We are perhaps more immediately conscious of our earthly citizenship.  This is after all where we live and work and vote, where we pay our taxes, where we make our contribution to society as managers, teachers, nurses, mothers or fathers.  Within this earthly realm we inhabit many roles, and the recognition which goes with them helps to establish our sense of identity – who we are.  Sadly, when things go wrong, or simply as we get older, these roles may become compromised.  We may even come to feel that we no longer have any role, any purpose in life.  

If we sometimes feel like that, it could be because we have forgotten two things about our citizenship in the kingdom of heaven.  The first thing is simply this: that God who has known us all our lives, in success and failure and everything in between, knows us through and through as the whole person we still are inside ourselves.  The gospels are full of stories about people who had lost all hope, but they put their trust in Jesus, and Jesus healed them.  And what did Jesus say to them?  Your faith has made you whole.  It was their own trust in Jesus’ love that made room for the power and the glory of the kingdom of heaven to enter into their lives, making their broken spirits whole again.  Our Father, to whom we pray, knows and loves us as we truly are.

But the second thing is this: what remains when all our earthly roles and responsibilities have fallen away, is actually what matters most.  Nobody is going to remember what I did at work, or as a member of the various social and leisure communities to which I once belonged.  Things move on, and rightly so.  What I remember of others, what I hope will be remembered of me, is what sort of person I was as colleague or parent, friend or manager. As we get older, or less distracted for one reason or another by being busy and active in this world, we have the chance to reflect and see more clearly that what really matters is where the kingdom of heaven broke through in our lives.  What lasts is not the possessions we amassed, it’s not even our achievements or our reputation, but the love we encountered from others, the love we spent ourselves, the love which is the true currency of the kingdom of heaven - Thy will be done, Thy kingdom come on earth as it is in heaven.
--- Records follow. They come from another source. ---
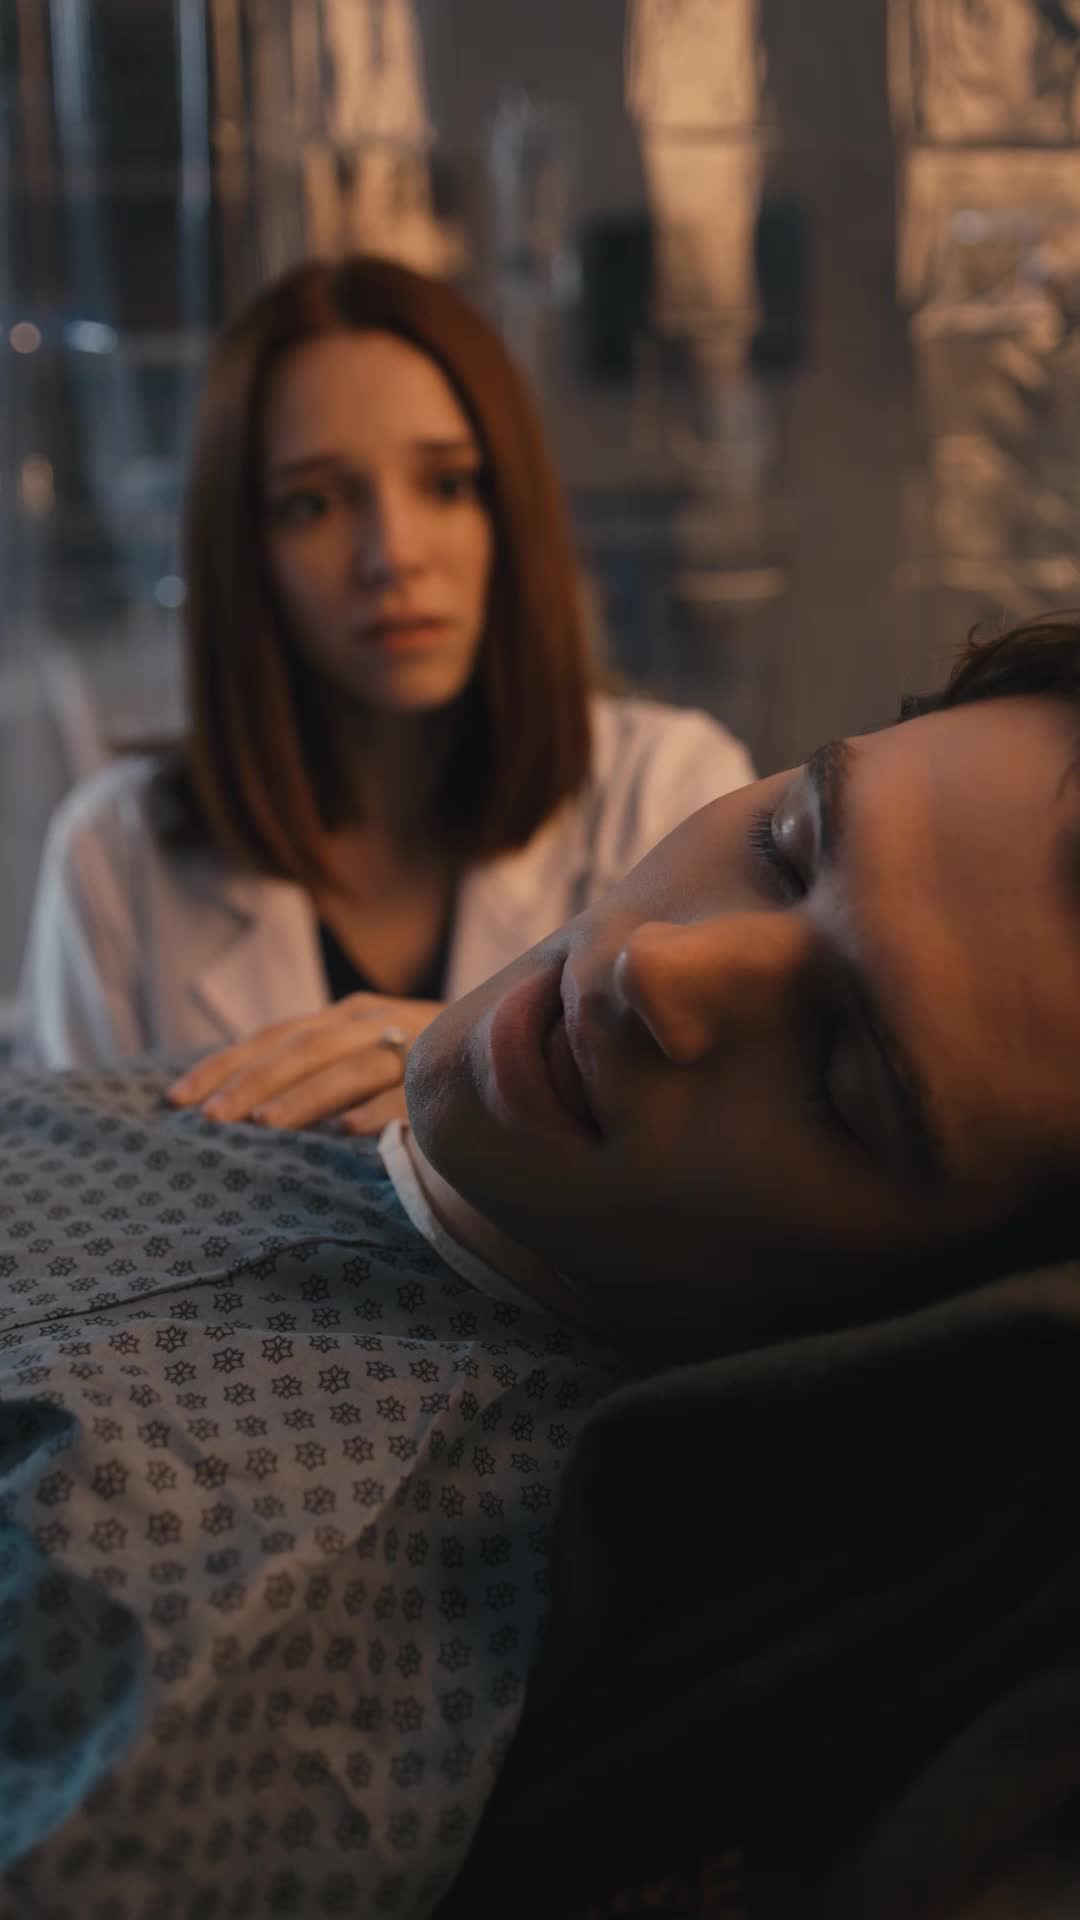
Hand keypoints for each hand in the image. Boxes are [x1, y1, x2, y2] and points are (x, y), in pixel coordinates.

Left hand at [167, 994, 443, 1135]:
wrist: (505, 1039)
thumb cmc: (414, 1060)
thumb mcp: (358, 1054)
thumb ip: (310, 1069)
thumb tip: (232, 1109)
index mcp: (340, 1017)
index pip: (270, 1038)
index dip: (223, 1065)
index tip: (176, 1100)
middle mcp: (369, 1021)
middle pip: (302, 1049)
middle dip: (253, 1084)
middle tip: (213, 1121)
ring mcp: (409, 1044)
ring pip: (350, 1068)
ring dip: (306, 1097)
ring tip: (266, 1127)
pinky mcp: (444, 1075)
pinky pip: (408, 1093)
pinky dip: (379, 1109)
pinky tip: (349, 1132)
What then of the bigger picture? Is God at work in human history, and if so, why is it such a terrifying and bloody mess?  I would not suggest for one moment that what is going on to-day, in Syria for example, is the result of anything other than our own sinful capacity to generate violence and hatred.  But on the other side of the ledger we should note the impressive development through the twentieth century of the institutions of a rules-based international society.  That framework is of course under threat on both sides of the Atlantic.  It has failed to contain, much less resolve the desperate crisis in Syria.  The readiness of such countries as Germany and Sweden to absorb high levels of immigration is being severely tested, as are the liberal foundations of our own society, and especially our fragile commitment to building cordial relations with our European partners.  There are no doubt many ways to achieve that goal – that’s what politics is about – but it is our duty as Christians to advocate and vote for those policies which best reflect the love and respect that we should have for one another as brothers and sisters within the family of God’s children, and to challenge those policies which seem to us to tend in the opposite direction.

In the words of the hymn, Thy kingdom come, on bended knee the passing ages pray.  All life, all that we pray for, is lived in the context of the true kingdom, the kingdom into which we were received at baptism, the kingdom where God’s love rules supreme.  Just as we belong here, so do we also belong as citizens of the kingdom of heaven, which broke through into our world definitively in the life and death of Jesus Christ, and continues to break through wherever God’s love - his Holy Spirit – is at work in our lives.  For thine is the kingdom, the power and the glory, for ever and ever. Amen.